The task:
Which lines have the string "beginnt"? Copy all of them from the entries below.

Dataset records:
****************************************

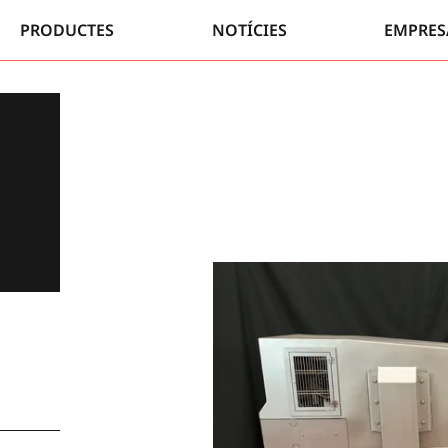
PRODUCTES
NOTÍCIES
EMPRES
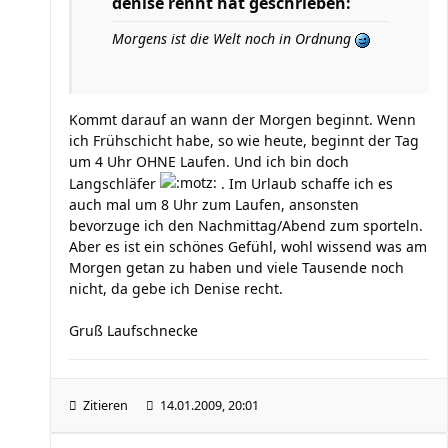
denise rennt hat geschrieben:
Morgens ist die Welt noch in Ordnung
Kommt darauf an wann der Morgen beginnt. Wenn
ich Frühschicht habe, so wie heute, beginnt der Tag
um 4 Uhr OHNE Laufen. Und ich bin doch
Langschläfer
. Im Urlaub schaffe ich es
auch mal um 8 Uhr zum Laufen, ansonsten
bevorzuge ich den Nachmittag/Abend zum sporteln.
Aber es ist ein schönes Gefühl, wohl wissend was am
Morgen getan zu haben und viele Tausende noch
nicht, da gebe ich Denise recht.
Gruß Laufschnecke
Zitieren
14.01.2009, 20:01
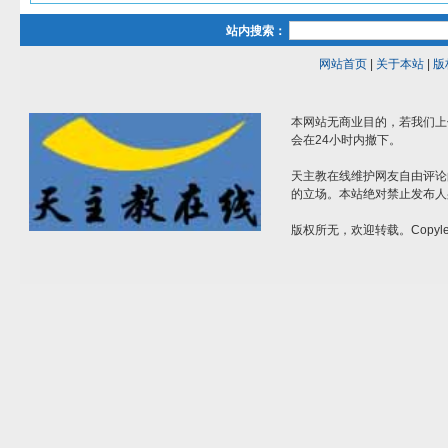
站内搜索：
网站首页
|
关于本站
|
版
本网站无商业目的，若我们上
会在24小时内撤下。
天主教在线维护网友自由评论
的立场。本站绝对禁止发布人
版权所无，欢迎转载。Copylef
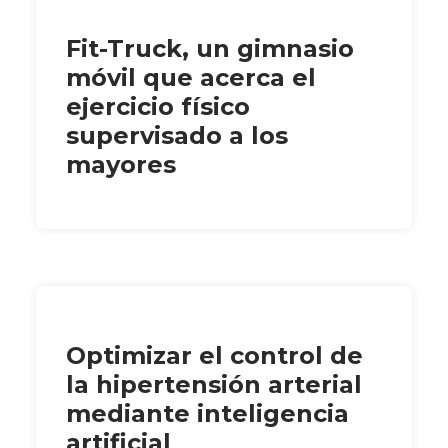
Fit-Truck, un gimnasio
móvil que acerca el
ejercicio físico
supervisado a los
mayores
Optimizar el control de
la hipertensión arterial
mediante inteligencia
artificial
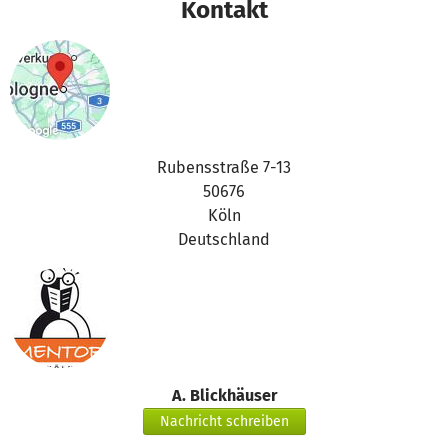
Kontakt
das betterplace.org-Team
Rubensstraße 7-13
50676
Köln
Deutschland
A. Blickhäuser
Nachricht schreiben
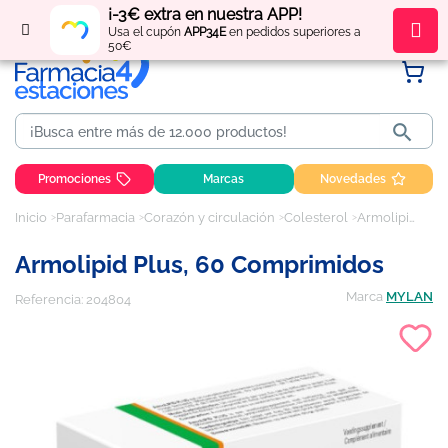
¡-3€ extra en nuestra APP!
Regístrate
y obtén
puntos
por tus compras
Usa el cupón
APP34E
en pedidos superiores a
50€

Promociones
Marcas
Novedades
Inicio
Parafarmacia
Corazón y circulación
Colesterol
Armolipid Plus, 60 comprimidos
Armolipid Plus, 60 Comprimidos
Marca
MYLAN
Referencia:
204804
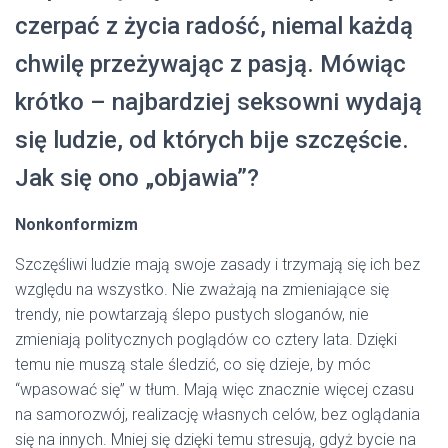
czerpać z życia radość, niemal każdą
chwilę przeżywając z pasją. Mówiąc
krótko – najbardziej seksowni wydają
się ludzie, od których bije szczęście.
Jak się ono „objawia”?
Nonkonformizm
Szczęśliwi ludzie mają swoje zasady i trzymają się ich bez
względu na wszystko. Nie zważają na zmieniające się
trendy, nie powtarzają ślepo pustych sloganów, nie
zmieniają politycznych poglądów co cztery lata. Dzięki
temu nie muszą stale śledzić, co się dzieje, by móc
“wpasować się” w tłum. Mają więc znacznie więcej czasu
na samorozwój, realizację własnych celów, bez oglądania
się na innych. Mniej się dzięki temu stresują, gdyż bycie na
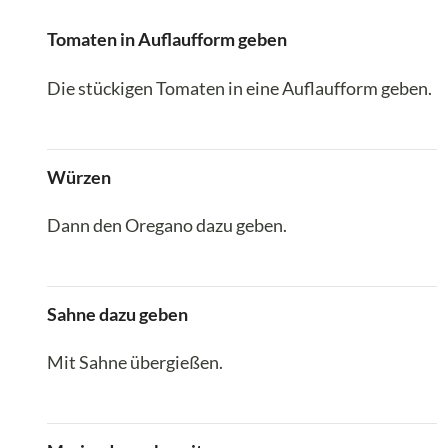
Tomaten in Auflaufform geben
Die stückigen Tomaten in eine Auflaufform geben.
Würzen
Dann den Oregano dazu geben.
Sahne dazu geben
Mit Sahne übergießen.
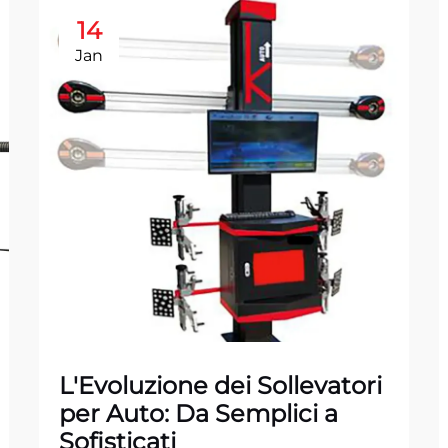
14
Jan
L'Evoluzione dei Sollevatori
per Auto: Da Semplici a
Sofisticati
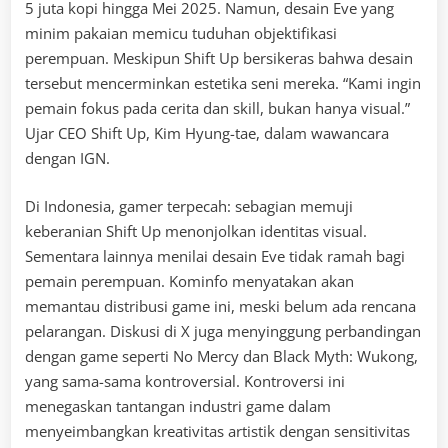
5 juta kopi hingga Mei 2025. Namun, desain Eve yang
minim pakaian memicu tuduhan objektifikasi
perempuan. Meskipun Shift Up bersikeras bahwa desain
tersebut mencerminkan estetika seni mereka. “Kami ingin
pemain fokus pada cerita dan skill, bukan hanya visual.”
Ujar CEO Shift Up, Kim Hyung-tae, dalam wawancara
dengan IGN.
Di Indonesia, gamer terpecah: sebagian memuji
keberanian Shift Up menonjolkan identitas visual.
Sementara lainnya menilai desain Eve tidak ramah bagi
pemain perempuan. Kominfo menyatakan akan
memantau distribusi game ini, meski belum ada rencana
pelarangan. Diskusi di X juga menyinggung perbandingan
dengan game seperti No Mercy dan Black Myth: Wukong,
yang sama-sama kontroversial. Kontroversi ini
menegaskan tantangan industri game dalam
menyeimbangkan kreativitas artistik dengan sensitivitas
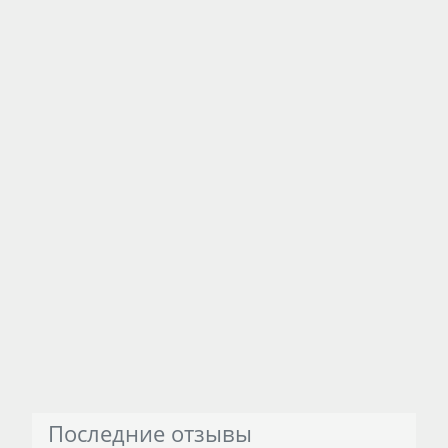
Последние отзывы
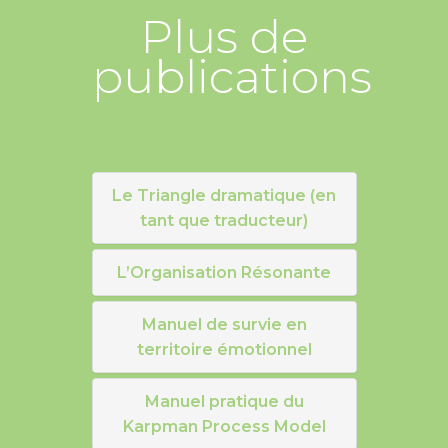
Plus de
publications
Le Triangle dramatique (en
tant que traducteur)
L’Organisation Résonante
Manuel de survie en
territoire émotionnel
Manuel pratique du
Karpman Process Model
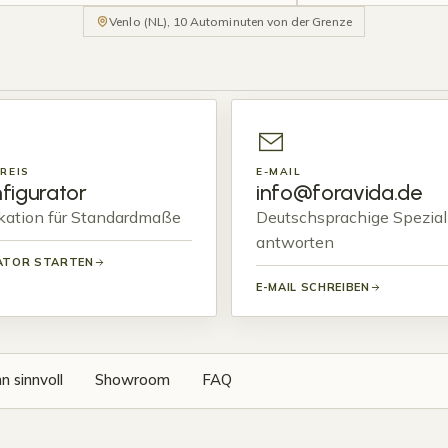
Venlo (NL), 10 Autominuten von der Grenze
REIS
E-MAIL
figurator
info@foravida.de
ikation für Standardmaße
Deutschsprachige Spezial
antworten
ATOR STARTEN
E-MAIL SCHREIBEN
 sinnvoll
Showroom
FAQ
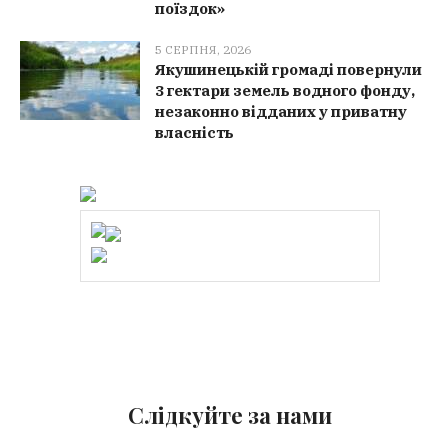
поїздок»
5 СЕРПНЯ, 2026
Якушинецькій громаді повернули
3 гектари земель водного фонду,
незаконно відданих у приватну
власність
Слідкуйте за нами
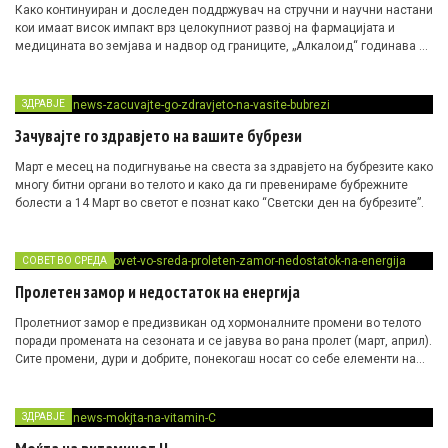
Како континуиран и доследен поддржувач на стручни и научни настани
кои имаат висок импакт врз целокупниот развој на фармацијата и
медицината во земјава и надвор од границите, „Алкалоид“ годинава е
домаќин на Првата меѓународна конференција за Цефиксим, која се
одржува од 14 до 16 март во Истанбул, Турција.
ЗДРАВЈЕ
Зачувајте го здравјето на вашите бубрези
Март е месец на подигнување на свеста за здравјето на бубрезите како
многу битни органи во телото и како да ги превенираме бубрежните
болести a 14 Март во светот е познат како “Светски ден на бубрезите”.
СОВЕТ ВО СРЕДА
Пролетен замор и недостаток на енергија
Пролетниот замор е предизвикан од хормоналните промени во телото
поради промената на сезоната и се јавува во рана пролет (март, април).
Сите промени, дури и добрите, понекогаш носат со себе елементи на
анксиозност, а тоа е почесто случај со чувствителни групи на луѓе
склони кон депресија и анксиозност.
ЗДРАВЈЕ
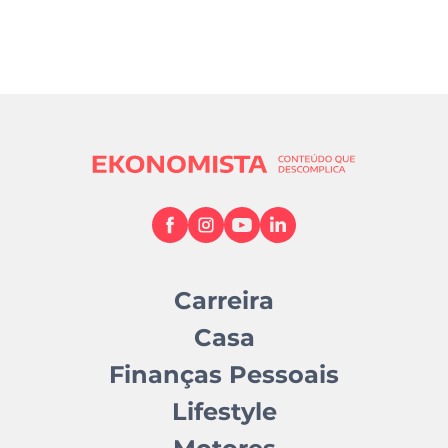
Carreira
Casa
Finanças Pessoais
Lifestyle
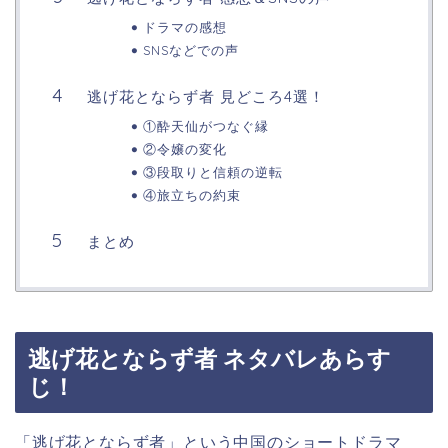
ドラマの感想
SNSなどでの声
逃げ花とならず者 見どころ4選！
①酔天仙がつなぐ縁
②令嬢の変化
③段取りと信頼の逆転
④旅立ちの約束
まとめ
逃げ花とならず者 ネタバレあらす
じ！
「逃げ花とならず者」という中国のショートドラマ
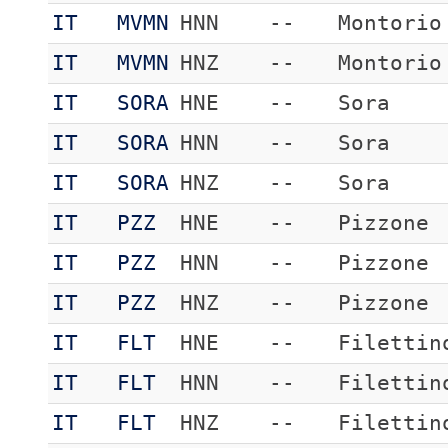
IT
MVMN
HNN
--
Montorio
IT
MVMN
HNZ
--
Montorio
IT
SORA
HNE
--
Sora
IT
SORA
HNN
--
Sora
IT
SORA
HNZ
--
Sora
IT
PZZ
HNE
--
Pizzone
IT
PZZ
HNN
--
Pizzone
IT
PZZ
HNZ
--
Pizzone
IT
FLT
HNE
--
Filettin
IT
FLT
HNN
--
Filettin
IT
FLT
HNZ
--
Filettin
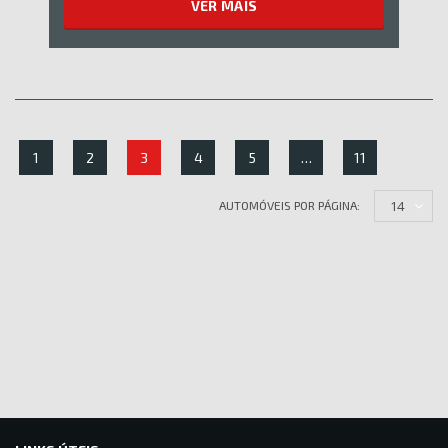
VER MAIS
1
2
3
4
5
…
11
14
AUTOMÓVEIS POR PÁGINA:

****************************************

Result of this exercise:
Kommt darauf an wann der Morgen beginnt. Wenn
ich Frühschicht habe, so wie heute, beginnt der Tag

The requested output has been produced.